» **WORK ITEM**:
Lines from the one containing "<p>今年5月31日，吴新成" through the last line of the data below are to be returned exactly; leave out the rest.

[Plain-text document sources]

"""

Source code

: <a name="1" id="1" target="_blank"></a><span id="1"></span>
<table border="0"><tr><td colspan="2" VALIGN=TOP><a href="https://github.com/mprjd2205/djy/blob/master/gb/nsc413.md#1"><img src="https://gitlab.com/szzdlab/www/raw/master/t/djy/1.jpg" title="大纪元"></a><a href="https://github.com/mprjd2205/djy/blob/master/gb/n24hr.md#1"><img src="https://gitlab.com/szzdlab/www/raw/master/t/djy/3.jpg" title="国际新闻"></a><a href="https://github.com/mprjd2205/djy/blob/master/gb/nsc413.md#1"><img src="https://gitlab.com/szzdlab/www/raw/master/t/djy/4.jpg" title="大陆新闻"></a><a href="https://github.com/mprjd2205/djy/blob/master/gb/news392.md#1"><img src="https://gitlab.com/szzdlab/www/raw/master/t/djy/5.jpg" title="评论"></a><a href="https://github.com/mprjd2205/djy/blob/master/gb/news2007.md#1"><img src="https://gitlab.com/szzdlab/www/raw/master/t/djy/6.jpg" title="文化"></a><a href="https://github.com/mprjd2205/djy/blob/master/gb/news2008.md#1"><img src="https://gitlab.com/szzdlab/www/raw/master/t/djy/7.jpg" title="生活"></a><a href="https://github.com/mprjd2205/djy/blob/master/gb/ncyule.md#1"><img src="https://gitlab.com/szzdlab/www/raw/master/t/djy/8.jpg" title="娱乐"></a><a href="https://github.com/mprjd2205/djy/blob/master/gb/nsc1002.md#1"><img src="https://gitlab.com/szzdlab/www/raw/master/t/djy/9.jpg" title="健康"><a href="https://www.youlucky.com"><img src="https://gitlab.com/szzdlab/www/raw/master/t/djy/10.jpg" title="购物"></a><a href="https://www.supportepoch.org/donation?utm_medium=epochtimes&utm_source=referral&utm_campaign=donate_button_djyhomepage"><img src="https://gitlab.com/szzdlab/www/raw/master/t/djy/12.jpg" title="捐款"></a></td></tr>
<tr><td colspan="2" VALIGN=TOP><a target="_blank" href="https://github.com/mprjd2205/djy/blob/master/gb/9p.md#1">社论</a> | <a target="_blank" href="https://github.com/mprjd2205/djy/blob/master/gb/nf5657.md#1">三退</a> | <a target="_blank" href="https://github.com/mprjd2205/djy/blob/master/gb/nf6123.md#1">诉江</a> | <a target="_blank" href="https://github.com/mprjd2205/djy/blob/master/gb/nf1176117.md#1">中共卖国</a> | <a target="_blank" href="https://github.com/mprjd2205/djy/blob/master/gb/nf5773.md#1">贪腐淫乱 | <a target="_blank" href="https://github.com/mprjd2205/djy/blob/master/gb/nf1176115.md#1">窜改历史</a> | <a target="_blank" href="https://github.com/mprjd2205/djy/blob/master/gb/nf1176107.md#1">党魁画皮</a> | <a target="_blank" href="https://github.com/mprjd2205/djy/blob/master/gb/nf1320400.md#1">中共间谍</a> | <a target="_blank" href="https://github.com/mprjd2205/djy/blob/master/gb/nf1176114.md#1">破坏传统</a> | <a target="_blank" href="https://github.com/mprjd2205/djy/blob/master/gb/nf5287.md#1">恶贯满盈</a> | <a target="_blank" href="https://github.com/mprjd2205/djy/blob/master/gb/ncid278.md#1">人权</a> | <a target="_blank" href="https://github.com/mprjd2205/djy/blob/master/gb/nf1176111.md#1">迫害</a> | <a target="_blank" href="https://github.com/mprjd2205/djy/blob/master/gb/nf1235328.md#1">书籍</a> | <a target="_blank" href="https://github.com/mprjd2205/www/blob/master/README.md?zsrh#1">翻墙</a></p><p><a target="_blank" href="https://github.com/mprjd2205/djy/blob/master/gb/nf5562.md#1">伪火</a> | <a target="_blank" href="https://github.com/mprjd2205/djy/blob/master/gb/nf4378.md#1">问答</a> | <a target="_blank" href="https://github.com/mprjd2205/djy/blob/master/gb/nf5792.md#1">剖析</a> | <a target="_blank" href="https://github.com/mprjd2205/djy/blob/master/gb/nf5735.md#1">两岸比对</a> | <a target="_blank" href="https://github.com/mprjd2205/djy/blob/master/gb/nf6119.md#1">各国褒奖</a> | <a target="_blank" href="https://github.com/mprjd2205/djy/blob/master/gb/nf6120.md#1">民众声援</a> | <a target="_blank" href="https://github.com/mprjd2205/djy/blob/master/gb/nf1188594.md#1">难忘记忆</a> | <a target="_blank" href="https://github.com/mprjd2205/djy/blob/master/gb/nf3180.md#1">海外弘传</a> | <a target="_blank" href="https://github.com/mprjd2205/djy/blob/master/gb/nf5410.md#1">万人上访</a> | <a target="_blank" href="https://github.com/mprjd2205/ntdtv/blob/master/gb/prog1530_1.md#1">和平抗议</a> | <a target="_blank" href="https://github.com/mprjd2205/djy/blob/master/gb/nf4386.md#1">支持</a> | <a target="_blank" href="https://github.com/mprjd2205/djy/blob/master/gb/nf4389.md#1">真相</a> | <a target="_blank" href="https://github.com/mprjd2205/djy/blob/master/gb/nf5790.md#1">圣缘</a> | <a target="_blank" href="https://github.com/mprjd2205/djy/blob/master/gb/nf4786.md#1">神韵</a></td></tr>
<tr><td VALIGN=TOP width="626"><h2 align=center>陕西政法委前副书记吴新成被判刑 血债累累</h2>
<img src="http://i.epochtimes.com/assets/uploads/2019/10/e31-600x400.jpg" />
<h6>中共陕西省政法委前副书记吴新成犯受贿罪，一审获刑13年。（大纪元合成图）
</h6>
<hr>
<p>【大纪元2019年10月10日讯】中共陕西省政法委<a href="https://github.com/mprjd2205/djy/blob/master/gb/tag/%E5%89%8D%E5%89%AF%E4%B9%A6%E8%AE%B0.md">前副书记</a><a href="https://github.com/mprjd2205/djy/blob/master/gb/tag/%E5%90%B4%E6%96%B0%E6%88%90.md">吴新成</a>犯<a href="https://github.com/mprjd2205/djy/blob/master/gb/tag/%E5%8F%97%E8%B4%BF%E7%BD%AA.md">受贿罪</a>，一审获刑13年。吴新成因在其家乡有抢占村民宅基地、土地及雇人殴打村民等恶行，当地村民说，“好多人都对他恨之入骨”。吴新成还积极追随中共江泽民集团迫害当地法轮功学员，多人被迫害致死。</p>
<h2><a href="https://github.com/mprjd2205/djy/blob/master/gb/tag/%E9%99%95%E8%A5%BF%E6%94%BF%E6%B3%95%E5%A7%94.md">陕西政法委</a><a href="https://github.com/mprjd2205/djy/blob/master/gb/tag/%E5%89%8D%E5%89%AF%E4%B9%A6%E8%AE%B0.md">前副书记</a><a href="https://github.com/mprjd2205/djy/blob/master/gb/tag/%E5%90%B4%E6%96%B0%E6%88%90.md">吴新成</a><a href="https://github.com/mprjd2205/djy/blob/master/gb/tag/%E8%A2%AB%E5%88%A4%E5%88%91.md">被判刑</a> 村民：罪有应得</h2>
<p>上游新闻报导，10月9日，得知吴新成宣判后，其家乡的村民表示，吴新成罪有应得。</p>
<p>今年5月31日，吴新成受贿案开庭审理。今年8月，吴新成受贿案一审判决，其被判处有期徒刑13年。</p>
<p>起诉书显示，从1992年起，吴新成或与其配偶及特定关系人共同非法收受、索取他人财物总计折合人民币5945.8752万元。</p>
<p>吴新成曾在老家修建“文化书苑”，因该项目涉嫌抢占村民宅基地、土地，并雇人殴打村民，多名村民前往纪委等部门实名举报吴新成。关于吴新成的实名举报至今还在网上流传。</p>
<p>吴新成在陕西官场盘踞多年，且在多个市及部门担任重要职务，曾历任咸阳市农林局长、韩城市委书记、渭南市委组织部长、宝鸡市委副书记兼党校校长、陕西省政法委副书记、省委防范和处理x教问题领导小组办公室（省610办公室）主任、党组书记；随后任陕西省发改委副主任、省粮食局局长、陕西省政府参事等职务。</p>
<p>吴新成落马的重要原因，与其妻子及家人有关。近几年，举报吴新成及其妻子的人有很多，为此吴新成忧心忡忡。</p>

"""

» **WRITTEN SOLUTION**:
<p>今年5月31日，吴新成受贿案开庭审理。今年8月，吴新成受贿案一审判决，其被判处有期徒刑13年。</p>
<p>起诉书显示，从1992年起，吴新成或与其配偶及特定关系人共同非法收受、索取他人财物总计折合人民币5945.8752万元。</p>
<p>吴新成曾在老家修建“文化书苑”，因该项目涉嫌抢占村民宅基地、土地，并雇人殴打村民，多名村民前往纪委等部门实名举报吴新成。关于吴新成的实名举报至今还在网上流传。</p>
<p>吴新成在陕西官场盘踞多年，且在多个市及部门担任重要职务，曾历任咸阳市农林局长、韩城市委书记、渭南市委组织部长、宝鸡市委副书记兼党校校长、陕西省政法委副书记、省委防范和处理x教问题领导小组办公室（省610办公室）主任、党组书记；随后任陕西省发改委副主任、省粮食局局长、陕西省政府参事等职务。</p>
<p>吴新成落马的重要原因，与其妻子及家人有关。近几年，举报吴新成及其妻子的人有很多，为此吴新成忧心忡忡。</p>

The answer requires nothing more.